Abstract: A method for separating an archaeological palimpsest into gender-based activities is of interest to all archaeologists because it enhances our study of ancient human behavior.
Keywords: Palimpsest, gender-based activity, archaeological interpretation, algorithm, Rangifer,knapping, marrow, hide
An archaeological palimpsest is a seemingly random, dense and confusing accumulation of living debris scattered over a surface or buried floor over time. Palimpsests created from accumulated constant use or repeated seasonal use of an archaeological site are often ignored because of the difficulty separating their components. We present a technique for recognizing, dissecting and interpreting these components. Members of my project customized a free web-based program to separate gender-based tools in activity areas in Rangifer hunting sites by type, material, colour and traits. A second method using an algorithmic crawler function authenticated our first method.
Mobility was central in Canadian Barrenland prehistory, where summer sites were occupied for only a few weeks and winter sites, at most, several months. I address this paper to those of you with palimpsest problems, not just seasonal sites but also permanent camps, and begin by locating my study area in northern Canada. Here, four 600-1000km long Barrenland Rangifer ranges of southern forest and northern tundra overlap four hunting territories (Figure 1).
The central territory or Beverly range extends from north Saskatchewan to its calving ground at Beverly Lake. Its 1002 hunting camps of all four Barrenland traditions span the past 8,000 years, based on 100 radiocarbon dates.
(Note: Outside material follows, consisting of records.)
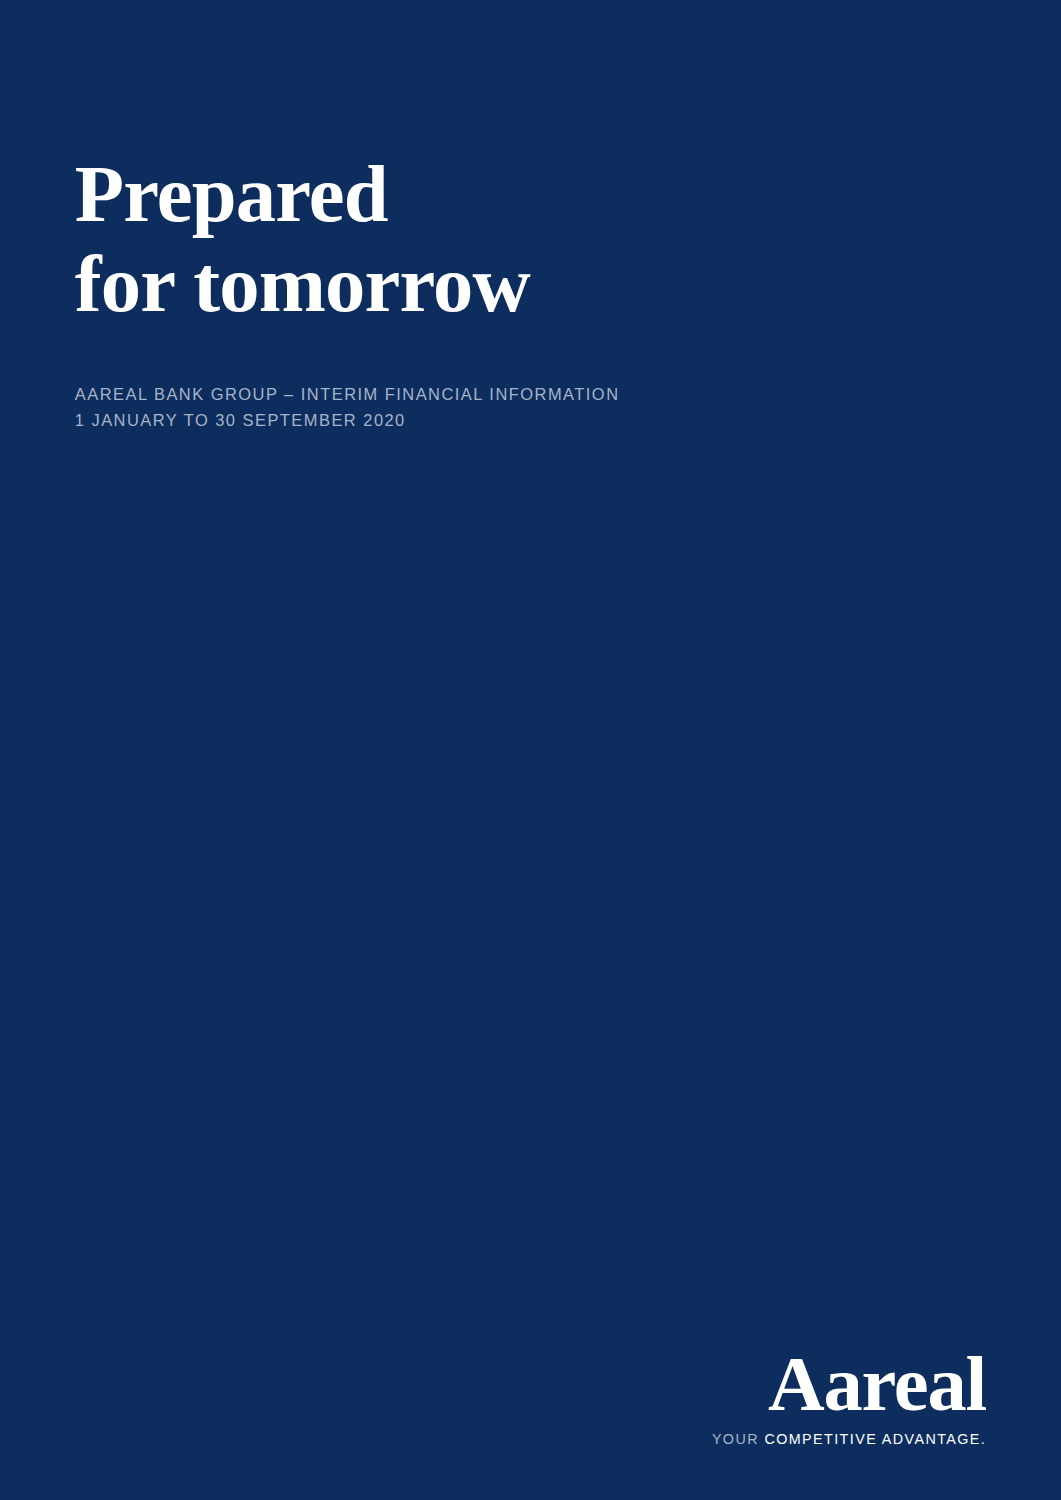Prepared for tomorrow
Aareal Bank Group – Interim Financial Information 1 January to 30 September 2020
Aareal
Your competitive advantage.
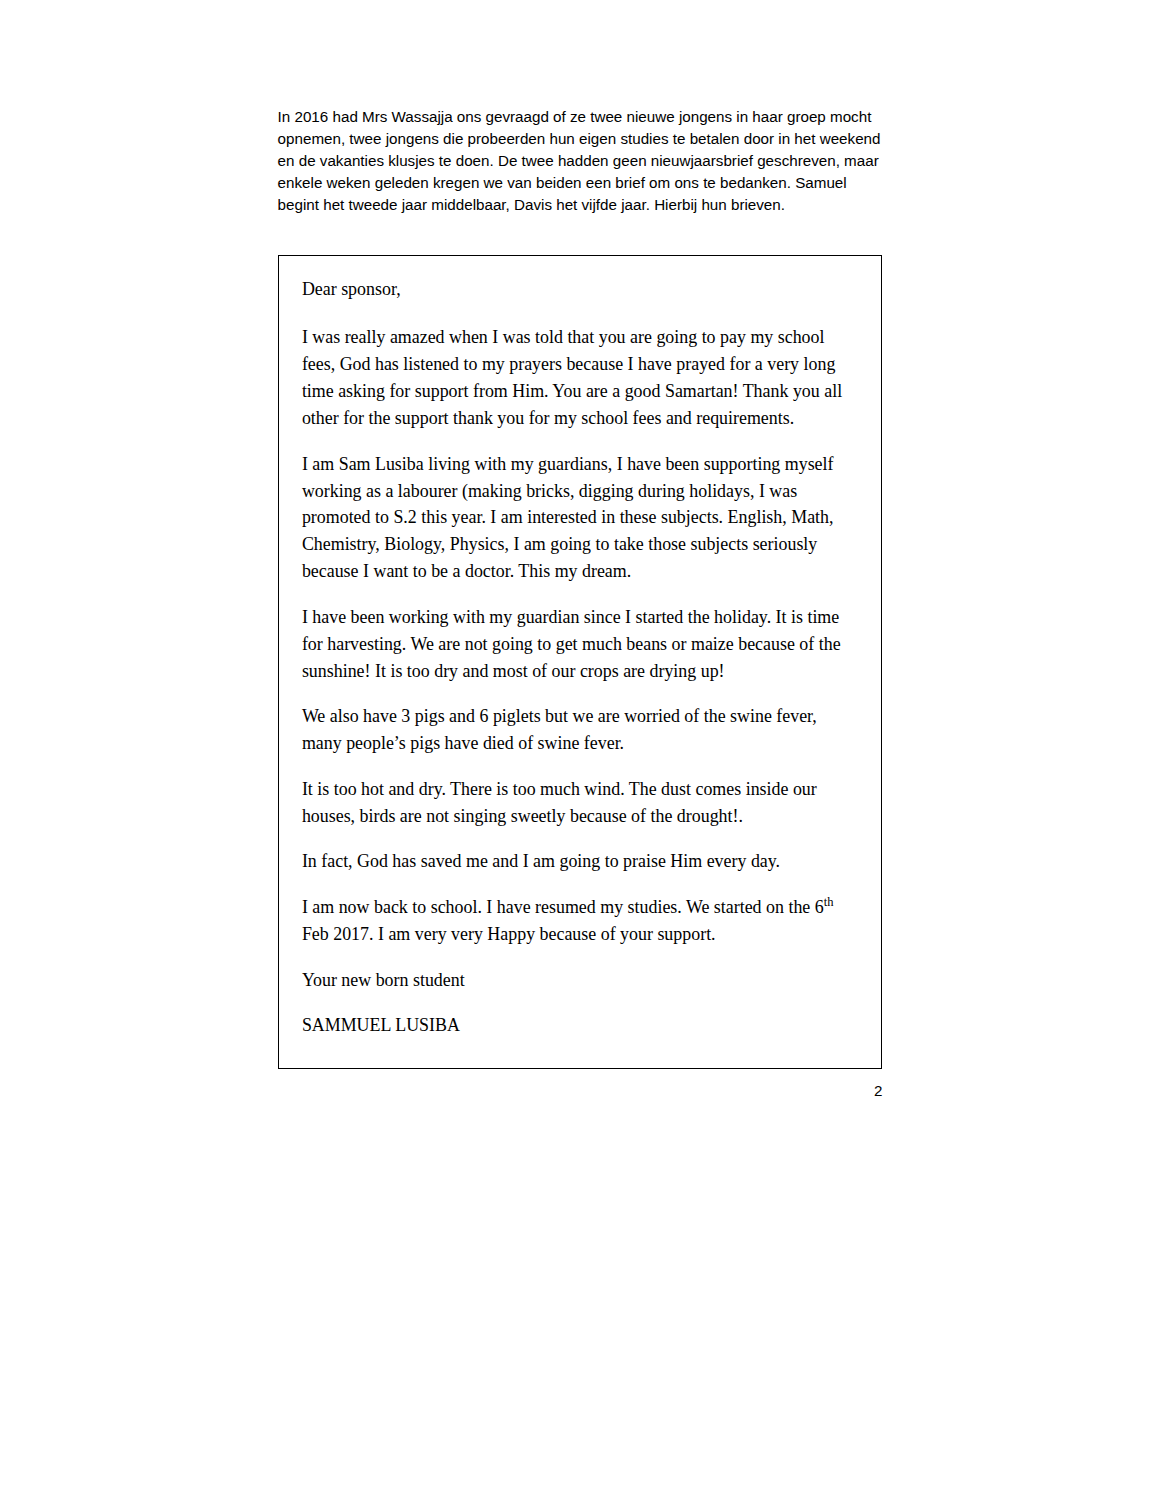In 2016 had Mrs Wassajja ons gevraagd of ze twee nieuwe jongens in haar groep mocht opnemen, twee jongens die probeerden hun eigen studies te betalen door in het weekend en de vakanties klusjes te doen. De twee hadden geen nieuwjaarsbrief geschreven, maar enkele weken geleden kregen we van beiden een brief om ons te bedanken. Samuel begint het tweede jaar middelbaar, Davis het vijfde jaar. Hierbij hun brieven.
Dear sponsor,
I was really amazed when I was told that you are going to pay my school fees, God has listened to my prayers because I have prayed for a very long time asking for support from Him. You are a good Samartan! Thank you all other for the support thank you for my school fees and requirements.
I am Sam Lusiba living with my guardians, I have been supporting myself working as a labourer (making bricks, digging during holidays, I was promoted to S.2 this year. I am interested in these subjects. English, Math, Chemistry, Biology, Physics, I am going to take those subjects seriously because I want to be a doctor. This my dream.
I have been working with my guardian since I started the holiday. It is time for harvesting. We are not going to get much beans or maize because of the sunshine! It is too dry and most of our crops are drying up!
We also have 3 pigs and 6 piglets but we are worried of the swine fever, many people’s pigs have died of swine fever.
It is too hot and dry. There is too much wind. The dust comes inside our houses, birds are not singing sweetly because of the drought!.
In fact, God has saved me and I am going to praise Him every day.
I am now back to school. I have resumed my studies. We started on the 6th Feb 2017. I am very very Happy because of your support.
Your new born student
SAMMUEL LUSIBA
2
The human yearly cycle closely interlinks with the migration of the caribou, as they move to and from remote, high, dry and windy calving grounds in the northeast. Both hunter and herd were simultaneously either on the summer tundra, at the autumn treeline or in the winter forest. For a week or two in summer both were present at water crossings. Of the four ranges the Beverly range has the largest number and widest distribution of sites in its Middle Talthelei phase because it had the greatest range exploitation of all people under a warm stable climate.
Archaeological site KjNb-7 is a tundra water-crossing camp on the south side of the Thelon River on the shore opposite a huge V-shaped sand blowout (Figure 1, inset top right, circled). Satellite sites, used in those summers when the herd did not cross directly to KjNb-7, are scattered east along the arc-like series of sand blowouts. Sites distances from the river mandated skinning, gutting and quartering of each carcass along its bank. The river also protected KjNb-7 and other camps somewhat from grizzlies and other predators because unwanted guts and hooves, and sometimes the hide, could be thrown into the river and carried away.
KjNb-7 was excavated in July 1976. During its excavation my crew viewed a small sub-herd that had just crossed the river, a harbinger of the thousands of caribou moving over the next few days.
This, plus plentiful caribou bone in all levels, is dramatic proof KjNb-7 was used seasonally since the time of its bottom level dating 6,120 years ago. Continuous use of this site resulted in the forming of palimpsests on all cultural levels, its heaviest in Middle phase dating 1400 to 1800 years ago. Even after removing dozens of kg of flakes, cobbles, charcoal and soil samples and bone and teeth (undepicted in Figure 3), the Middle phase distribution remains a veritable cloud of artifacts. What can we do with this maze? Must we label it a puzzle of skin scrapers, butchering knives and knapping debris? Can we penetrate its depths? Can we sequence its activities?